╭──

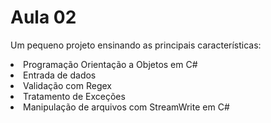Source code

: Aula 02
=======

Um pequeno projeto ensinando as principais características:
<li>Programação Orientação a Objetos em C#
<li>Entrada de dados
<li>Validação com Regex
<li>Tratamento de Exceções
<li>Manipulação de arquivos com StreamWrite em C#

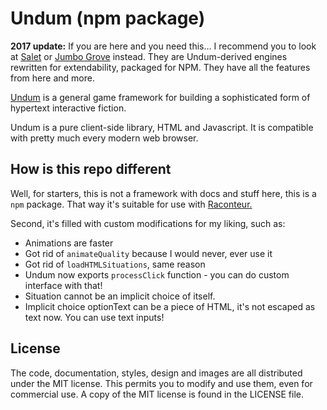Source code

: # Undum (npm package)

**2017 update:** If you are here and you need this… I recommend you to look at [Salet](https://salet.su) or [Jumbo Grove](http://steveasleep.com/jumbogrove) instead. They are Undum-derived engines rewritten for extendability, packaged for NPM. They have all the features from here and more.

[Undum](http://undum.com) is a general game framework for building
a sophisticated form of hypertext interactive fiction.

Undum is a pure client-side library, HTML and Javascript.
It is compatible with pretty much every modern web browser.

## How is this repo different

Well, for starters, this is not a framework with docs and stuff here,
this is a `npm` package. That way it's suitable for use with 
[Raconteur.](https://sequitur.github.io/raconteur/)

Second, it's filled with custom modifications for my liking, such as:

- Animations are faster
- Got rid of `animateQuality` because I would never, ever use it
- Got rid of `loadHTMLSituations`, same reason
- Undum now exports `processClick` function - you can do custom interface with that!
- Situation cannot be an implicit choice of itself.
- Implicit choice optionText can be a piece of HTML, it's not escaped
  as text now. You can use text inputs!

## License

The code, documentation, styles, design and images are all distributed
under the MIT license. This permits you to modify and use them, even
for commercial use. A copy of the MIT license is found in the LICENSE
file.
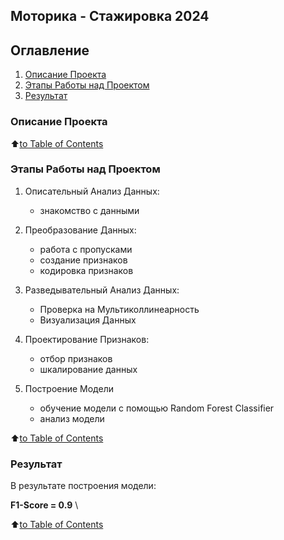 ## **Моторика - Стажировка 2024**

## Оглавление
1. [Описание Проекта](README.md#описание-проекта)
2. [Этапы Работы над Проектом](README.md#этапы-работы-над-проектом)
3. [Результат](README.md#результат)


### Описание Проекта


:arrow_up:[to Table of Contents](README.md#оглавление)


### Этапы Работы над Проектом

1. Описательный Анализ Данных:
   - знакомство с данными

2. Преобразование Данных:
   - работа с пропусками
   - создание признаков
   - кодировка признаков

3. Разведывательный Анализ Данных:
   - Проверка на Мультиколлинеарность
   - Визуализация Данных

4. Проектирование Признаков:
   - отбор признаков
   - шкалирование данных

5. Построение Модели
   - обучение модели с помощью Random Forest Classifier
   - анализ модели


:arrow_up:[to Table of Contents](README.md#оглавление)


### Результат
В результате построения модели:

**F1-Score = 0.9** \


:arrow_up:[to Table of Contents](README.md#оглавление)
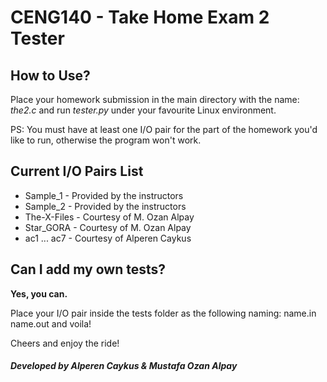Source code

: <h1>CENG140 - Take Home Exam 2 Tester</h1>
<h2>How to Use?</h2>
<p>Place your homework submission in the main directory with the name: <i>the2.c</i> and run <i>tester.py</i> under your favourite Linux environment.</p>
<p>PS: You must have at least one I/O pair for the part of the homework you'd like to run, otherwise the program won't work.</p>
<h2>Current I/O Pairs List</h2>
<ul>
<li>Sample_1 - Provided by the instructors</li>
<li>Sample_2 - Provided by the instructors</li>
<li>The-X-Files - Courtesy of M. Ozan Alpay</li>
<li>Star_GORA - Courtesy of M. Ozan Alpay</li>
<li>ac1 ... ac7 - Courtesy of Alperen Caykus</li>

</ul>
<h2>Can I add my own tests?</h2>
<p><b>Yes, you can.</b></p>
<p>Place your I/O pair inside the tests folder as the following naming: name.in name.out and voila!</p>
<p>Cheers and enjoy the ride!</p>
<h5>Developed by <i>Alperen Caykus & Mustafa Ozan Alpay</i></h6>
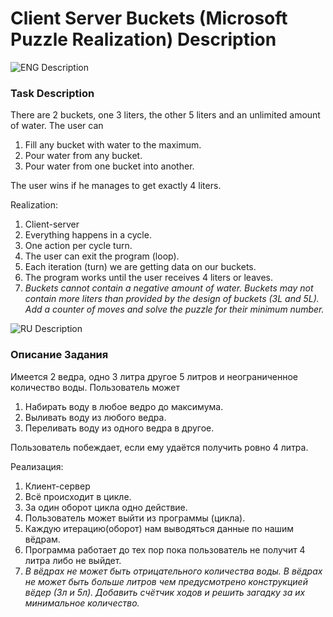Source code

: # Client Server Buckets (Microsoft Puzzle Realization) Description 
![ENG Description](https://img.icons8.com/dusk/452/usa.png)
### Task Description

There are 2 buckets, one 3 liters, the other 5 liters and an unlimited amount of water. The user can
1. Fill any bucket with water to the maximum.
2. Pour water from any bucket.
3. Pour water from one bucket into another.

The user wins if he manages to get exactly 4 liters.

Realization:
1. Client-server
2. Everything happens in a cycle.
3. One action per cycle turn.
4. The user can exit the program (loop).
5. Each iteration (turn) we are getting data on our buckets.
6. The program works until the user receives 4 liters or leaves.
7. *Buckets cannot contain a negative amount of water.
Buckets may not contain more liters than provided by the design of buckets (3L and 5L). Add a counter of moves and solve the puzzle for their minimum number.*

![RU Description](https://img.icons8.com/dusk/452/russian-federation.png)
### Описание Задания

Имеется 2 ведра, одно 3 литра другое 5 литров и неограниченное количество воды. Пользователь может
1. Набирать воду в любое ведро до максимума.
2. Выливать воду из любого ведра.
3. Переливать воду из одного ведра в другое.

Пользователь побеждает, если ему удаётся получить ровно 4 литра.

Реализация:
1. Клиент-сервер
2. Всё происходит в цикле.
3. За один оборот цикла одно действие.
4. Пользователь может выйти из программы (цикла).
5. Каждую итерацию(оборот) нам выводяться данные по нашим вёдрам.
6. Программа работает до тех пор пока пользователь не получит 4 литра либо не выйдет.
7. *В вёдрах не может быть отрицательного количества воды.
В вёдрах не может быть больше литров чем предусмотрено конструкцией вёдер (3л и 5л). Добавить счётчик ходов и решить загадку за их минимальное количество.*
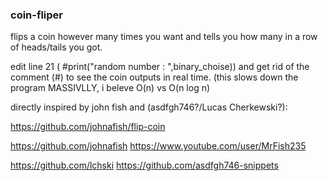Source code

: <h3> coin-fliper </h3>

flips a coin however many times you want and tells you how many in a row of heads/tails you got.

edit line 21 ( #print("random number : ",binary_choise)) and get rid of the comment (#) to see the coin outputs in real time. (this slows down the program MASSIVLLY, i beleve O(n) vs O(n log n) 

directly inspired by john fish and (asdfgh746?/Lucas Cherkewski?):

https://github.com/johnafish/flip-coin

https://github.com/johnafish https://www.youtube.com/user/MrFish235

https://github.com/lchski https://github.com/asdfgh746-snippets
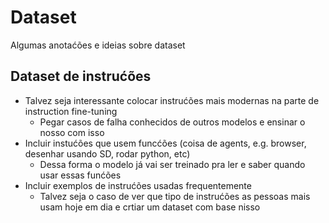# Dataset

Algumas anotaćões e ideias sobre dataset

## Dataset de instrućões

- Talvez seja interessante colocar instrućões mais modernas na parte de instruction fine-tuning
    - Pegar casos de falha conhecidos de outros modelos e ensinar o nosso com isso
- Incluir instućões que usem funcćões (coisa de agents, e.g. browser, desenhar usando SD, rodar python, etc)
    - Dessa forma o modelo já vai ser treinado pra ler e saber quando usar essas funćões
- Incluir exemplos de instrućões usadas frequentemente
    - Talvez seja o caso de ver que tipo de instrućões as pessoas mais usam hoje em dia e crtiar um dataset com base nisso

╰──

Requirement: Lay out all of the lines above as a numbered list, dropping every blank line and leaving the pictures out.

Exercise response:
1. Source code
2. : Aula 02
3. =======
4. Um pequeno projeto ensinando as principais características:
5. <li>Programação Orientação a Objetos em C#
6. <li>Entrada de dados
7. <li>Validação com Regex
8. <li>Tratamento de Exceções
9. <li>Manipulação de arquivos com StreamWrite em C#
10. Source code
11. : # Undum (npm package)
12. **2017 update:** If you are here and you need this… I recommend you to look at [Salet](https://salet.su) or [Jumbo Grove](http://steveasleep.com/jumbogrove) instead. They are Undum-derived engines rewritten for extendability, packaged for NPM. They have all the features from here and more.
13. [Undum](http://undum.com) is a general game framework for building
14. a sophisticated form of hypertext interactive fiction.
15. Undum is a pure client-side library, HTML and Javascript.
16. It is compatible with pretty much every modern web browser.
17. ## How is this repo different
18. Well, for starters, this is not a framework with docs and stuff here,
19. this is a `npm` package. That way it's suitable for use with 
20. [Raconteur.](https://sequitur.github.io/raconteur/)
21. Second, it's filled with custom modifications for my liking, such as:
22. - Animations are faster
23. - Got rid of `animateQuality` because I would never, ever use it
24. - Got rid of `loadHTMLSituations`, same reason
25. - Undum now exports `processClick` function - you can do custom interface with that!
26. - Situation cannot be an implicit choice of itself.
27. - Implicit choice optionText can be a piece of HTML, it's not escaped
28.   as text now. You can use text inputs!
29. ## License
30. The code, documentation, styles, design and images are all distributed
31. under the MIT license. This permits you to modify and use them, even
32. for commercial use. A copy of the MIT license is found in the LICENSE
33. file.
34.  ## **Моторика - Стажировка 2024**
35. ## Оглавление
36. 1. [Описание Проекта](README.md#описание-проекта)
37. 2. [Этапы Работы над Проектом](README.md#этапы-работы-над-проектом)
38. 3. [Результат](README.md#результат)
39. ### Описание Проекта
40. :arrow_up:[to Table of Contents](README.md#оглавление)
41. ### Этапы Работы над Проектом
42. 1. Описательный Анализ Данных:
43.    - знакомство с данными
44. 2. Преобразование Данных:
45.    - работа с пропусками
46.    - создание признаков
47.    - кодировка признаков
48. 3. Разведывательный Анализ Данных:
49.    - Проверка на Мультиколлинеарность
50.    - Визуализация Данных
51. 4. Проектирование Признаков:
52.    - отбор признаков
53.    - шкалирование данных
54. 5. Построение Модели
55.    - обучение модели с помощью Random Forest Classifier
56.    - анализ модели
57. :arrow_up:[to Table of Contents](README.md#оглавление)
58. ### Результат
59. В результате построения модели:
60. **F1-Score = 0.9** \
61. :arrow_up:[to Table of Contents](README.md#оглавление)
62. Source code
63. : <h1>CENG140 - Take Home Exam 2 Tester</h1>
64. <h2>How to Use?</h2>
65. <p>Place your homework submission in the main directory with the name: <i>the2.c</i> and run <i>tester.py</i> under your favourite Linux environment.</p>
66. <p>PS: You must have at least one I/O pair for the part of the homework you'd like to run, otherwise the program won't work.</p>
67. <h2>Current I/O Pairs List</h2>
68. <ul>
69. <li>Sample_1 - Provided by the instructors</li>
70. <li>Sample_2 - Provided by the instructors</li>
71. <li>The-X-Files - Courtesy of M. Ozan Alpay</li>
72. <li>Star_GORA - Courtesy of M. Ozan Alpay</li>
73. <li>ac1 ... ac7 - Courtesy of Alperen Caykus</li>
74. </ul>
75. <h2>Can I add my own tests?</h2>
76. <p><b>Yes, you can.</b></p>
77. <p>Place your I/O pair inside the tests folder as the following naming: name.in name.out and voila!</p>
78. <p>Cheers and enjoy the ride!</p>
79. <h5>Developed by <i>Alperen Caykus & Mustafa Ozan Alpay</i></h6>
80. Source code
81. : # Client Server Buckets (Microsoft Puzzle Realization) Description 
82. ![ENG Description](https://img.icons8.com/dusk/452/usa.png)
83. ### Task Description
84. There are 2 buckets, one 3 liters, the other 5 liters and an unlimited amount of water. The user can
85. 1. Fill any bucket with water to the maximum.
86. 2. Pour water from any bucket.
87. 3. Pour water from one bucket into another.
88. The user wins if he manages to get exactly 4 liters.
89. Realization:
90. 1. Client-server
91. 2. Everything happens in a cycle.
92. 3. One action per cycle turn.
93. 4. The user can exit the program (loop).
94. 5. Each iteration (turn) we are getting data on our buckets.
95. 6. The program works until the user receives 4 liters or leaves.
96. 7. *Buckets cannot contain a negative amount of water.
97. Buckets may not contain more liters than provided by the design of buckets (3L and 5L). Add a counter of moves and solve the puzzle for their minimum number.*
98. ![RU Description](https://img.icons8.com/dusk/452/russian-federation.png)
99. ### Описание Задания
100. Имеется 2 ведра, одно 3 литра другое 5 литров и неограниченное количество воды. Пользователь может
101. 1. Набирать воду в любое ведро до максимума.
102. 2. Выливать воду из любого ведра.
103. 3. Переливать воду из одного ведра в другое.
104. Пользователь побеждает, если ему удаётся получить ровно 4 литра.
105. Реализация:
106. 1. Клиент-сервер
107. 2. Всё происходит в цикле.
108. 3. За один оборот цикла одно действие.
109. 4. Пользователь может выйти из программы (цикла).
110. 5. Каждую итерацию(оборот) нам выводяться данные по нашим вёдрам.
111. 6. Программа работает до тех пор пока пользователь не получит 4 литра либо не выйдет.
112. 7. *В вёдрах не может быть отрицательного количества воды.
113. В вёдрах не может быть больше литров чем предусмотрено конструкцией вёдер (3л и 5л). Добавить счётчик ходов и решить загадку за их минимальное количество.*
114. Source code
115. : <h3> coin-fliper </h3>
116. flips a coin however many times you want and tells you how many in a row of heads/tails you got.
117. edit line 21 ( #print("random number : ",binary_choise)) and get rid of the comment (#) to see the coin outputs in real time. (this slows down the program MASSIVLLY, i beleve O(n) vs O(n log n) 
118. directly inspired by john fish and (asdfgh746?/Lucas Cherkewski?):
119. https://github.com/johnafish/flip-coin
120. https://github.com/johnafish https://www.youtube.com/user/MrFish235
121. https://github.com/lchski https://github.com/asdfgh746-snippets
122. # Dataset
123. Algumas anotaćões e ideias sobre dataset
124. ## Dataset de instrućões
125. - Talvez seja interessante colocar instrućões mais modernas na parte de instruction fine-tuning
126.     - Pegar casos de falha conhecidos de outros modelos e ensinar o nosso com isso
127. - Incluir instućões que usem funcćões (coisa de agents, e.g. browser, desenhar usando SD, rodar python, etc)
128.     - Dessa forma o modelo já vai ser treinado pra ler e saber quando usar essas funćões
129. - Incluir exemplos de instrućões usadas frequentemente
130.     - Talvez seja o caso de ver que tipo de instrućões as pessoas mais usam hoje em dia e crtiar um dataset com base nisso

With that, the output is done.